Perry Common is an area of north Birmingham that includes parts of both Stockland Green and Kingstanding. It falls within the Birmingham Erdington parliamentary constituency.

North Birmingham Academy (formerly College High School) is located in Perry Common as are the Hawthorn Shopping Centre on Hawthorn Road and Witton Lakes.

==Regeneration==
Redevelopment has been carried out by Witton Lodge Community Association, who have overseen the development of two large care homes as well as more than 300 new houses for sale and rent. The scheme also included the development of new roads, public open spaces and community facilities.
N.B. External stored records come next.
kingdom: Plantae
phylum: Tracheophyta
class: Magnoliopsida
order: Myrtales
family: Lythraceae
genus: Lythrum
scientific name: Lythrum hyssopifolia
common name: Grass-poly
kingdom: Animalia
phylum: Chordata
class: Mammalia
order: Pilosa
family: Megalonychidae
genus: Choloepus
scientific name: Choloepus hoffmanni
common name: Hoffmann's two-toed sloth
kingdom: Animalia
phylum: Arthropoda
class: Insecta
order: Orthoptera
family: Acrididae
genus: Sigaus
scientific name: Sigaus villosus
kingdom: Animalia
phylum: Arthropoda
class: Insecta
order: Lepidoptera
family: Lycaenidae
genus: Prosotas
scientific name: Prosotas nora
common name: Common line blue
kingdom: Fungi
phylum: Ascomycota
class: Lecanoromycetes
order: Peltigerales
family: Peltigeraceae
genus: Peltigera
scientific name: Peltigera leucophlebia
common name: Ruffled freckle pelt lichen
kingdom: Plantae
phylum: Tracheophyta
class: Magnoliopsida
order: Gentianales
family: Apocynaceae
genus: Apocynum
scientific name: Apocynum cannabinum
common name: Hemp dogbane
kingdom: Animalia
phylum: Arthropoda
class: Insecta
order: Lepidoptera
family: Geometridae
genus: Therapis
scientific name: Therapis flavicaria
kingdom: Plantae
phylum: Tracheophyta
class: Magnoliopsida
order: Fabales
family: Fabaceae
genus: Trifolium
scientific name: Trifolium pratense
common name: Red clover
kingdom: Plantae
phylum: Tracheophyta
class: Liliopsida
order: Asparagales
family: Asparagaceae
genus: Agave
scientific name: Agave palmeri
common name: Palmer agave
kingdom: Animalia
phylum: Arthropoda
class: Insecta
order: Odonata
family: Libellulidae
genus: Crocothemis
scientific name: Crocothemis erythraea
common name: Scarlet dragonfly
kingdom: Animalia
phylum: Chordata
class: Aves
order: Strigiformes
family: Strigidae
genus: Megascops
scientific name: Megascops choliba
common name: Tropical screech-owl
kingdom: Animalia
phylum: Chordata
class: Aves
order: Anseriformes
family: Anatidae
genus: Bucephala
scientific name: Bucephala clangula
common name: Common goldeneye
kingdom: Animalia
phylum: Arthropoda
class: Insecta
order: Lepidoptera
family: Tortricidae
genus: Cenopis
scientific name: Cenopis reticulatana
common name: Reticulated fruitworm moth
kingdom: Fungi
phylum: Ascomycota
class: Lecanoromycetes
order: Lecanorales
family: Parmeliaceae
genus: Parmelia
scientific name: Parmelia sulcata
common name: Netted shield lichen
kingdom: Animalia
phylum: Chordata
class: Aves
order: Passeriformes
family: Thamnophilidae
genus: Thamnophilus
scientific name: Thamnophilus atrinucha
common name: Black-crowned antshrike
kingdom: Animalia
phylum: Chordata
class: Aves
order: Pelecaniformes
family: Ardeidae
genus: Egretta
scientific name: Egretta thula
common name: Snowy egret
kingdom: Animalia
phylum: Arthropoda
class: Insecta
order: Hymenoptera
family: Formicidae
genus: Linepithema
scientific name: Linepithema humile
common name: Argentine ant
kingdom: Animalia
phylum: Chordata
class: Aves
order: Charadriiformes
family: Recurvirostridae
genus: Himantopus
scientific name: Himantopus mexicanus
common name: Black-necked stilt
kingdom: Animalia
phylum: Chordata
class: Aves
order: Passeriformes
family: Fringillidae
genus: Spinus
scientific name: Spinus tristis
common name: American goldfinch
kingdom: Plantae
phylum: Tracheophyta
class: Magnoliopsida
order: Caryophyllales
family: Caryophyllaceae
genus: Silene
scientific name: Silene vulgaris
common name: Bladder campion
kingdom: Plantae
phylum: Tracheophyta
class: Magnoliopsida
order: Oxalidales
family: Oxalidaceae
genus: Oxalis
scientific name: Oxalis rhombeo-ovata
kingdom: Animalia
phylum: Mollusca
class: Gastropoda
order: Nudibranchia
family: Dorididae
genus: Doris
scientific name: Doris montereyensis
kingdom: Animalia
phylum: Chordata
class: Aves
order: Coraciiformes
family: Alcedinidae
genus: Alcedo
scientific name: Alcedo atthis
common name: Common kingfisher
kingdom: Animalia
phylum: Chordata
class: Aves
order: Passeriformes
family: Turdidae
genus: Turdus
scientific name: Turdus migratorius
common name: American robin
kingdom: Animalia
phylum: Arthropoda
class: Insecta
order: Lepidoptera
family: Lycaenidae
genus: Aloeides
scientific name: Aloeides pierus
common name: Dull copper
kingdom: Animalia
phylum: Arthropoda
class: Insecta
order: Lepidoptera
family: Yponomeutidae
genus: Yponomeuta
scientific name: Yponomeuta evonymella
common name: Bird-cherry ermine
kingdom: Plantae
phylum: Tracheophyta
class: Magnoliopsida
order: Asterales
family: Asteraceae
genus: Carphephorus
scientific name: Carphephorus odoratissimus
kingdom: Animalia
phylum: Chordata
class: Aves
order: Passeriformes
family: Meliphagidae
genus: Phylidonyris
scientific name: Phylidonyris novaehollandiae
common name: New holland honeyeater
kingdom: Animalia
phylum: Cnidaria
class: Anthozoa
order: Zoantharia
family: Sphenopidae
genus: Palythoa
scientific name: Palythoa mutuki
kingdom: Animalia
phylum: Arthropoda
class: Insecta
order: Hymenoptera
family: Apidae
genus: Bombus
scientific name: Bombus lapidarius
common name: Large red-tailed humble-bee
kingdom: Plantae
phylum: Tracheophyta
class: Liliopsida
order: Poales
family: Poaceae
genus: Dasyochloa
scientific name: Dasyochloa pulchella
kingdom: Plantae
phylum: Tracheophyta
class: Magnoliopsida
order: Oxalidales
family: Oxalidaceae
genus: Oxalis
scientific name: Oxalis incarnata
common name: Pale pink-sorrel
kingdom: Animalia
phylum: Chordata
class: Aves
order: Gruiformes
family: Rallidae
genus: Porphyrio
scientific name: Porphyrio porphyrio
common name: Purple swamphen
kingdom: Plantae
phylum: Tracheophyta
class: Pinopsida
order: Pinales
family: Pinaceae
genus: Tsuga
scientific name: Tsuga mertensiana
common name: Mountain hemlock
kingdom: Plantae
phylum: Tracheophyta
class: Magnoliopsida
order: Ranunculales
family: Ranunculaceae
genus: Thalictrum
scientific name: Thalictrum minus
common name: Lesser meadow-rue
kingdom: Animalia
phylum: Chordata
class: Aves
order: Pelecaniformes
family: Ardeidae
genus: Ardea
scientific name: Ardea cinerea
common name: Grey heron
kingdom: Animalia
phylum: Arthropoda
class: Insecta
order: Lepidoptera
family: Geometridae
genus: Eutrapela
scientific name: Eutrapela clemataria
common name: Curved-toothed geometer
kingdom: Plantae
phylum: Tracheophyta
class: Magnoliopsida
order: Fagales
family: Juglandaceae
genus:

On June 19, 2012 the Perry Common Community Hall was re-opened after a major re-fit and extension. The hall provides space for various regular clubs and activities, includes meeting and hot desk space for local businesses as well as serving as a base for the Witton Lodge Community Association.

==History==
The area was developed for council housing during the 1920s, with well over 1,000 families moving to the area from dilapidated inner city slums. The houses were built from concrete in a style pioneered by Henry Boot Limited. By the 1980s, however, the estate was facing serious problems. Many of the homes were in a poor state of repair, with cracks in the walls and rising damp being just some of the many problems plaguing the now unpopular Boot houses. During the 1990s, the city council earmarked 908 homes in the area for demolition.